I should probably read Prep before I do some kind of a big Curtis Sittenfeld entry, but the beginning of the interview I just linked caught my eye:
Curtis Sittenfeld once reviewed the work of a new author in the online magazine Salon. The author was young, pretty, hyped and - to Sittenfeld's dismay - actually good. Which made the writer easy for Sittenfeld to hate.
So naturally I had to go traipsing through Salon's archives to find out who else Curtis Sittenfeld has had issues with besides Melissa Bank, and it's Nell Freudenberger. Anyway, two years later, Curtis is pretty sure there's sniping going on behind *her* back, now that she's made it to the big leagues. I'm sure there is, too -- but I couldn't begin to guess the ratio of envy to, well, borderline schadenfreude.

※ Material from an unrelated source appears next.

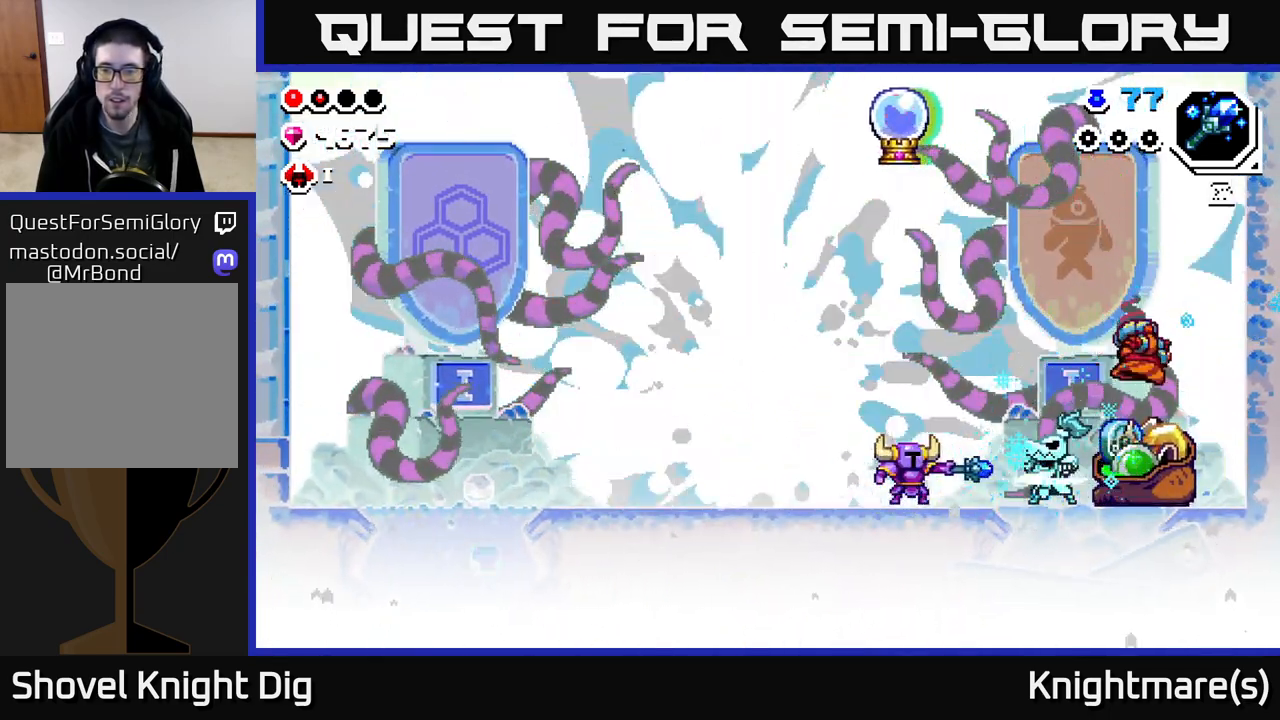
{"buttons": [], "left_stick": "right", "right_stick": "center", "events": [[167, "X", "down"], [250, "X", "up"]]}
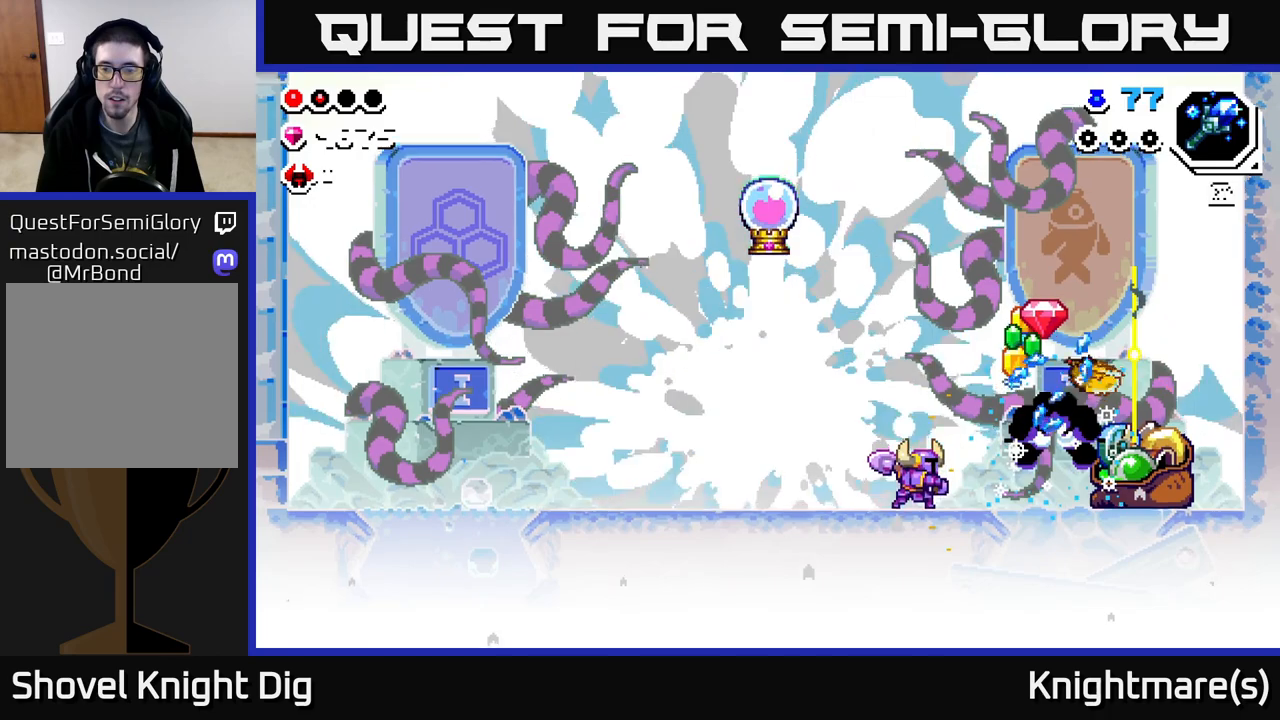
{"buttons": [], "left_stick": "right", "right_stick": "center", "events": [[167, "A", "down"], [233, "A", "up"]]}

My gut response to pretty much anything I've read about Sittenfeld? As someone who's six years older, who hasn't won Seventeen magazine's fiction contest, who didn't go to Iowa, who doesn't have a book deal, who doesn't get asked to review books for the New York Times? Honey, you making me tired, not jealous. You also making me very glad I don't write a lot of literary fiction these days.
Mind you, I get where she's coming from about the whole Pretty with a Book. Thanks to my own background, I also keep current on new releases because (among other reasons) it's possible that at some point I've been in a workshop with or otherwise known a newly published writer. Off the top of my head, I can think of five people who fit that description -- two I'm very happy for, one I'm very not, and two ambivalents. But if I were to write about the phenomena for a mass audience, I think I'd get maybe one essay's worth of mileage out of first person, tops -- and it sure as hell wouldn't be under the guise of a book review.
So, Curtis? My advice? Just write a memoir already. Get it all out, and try to move on.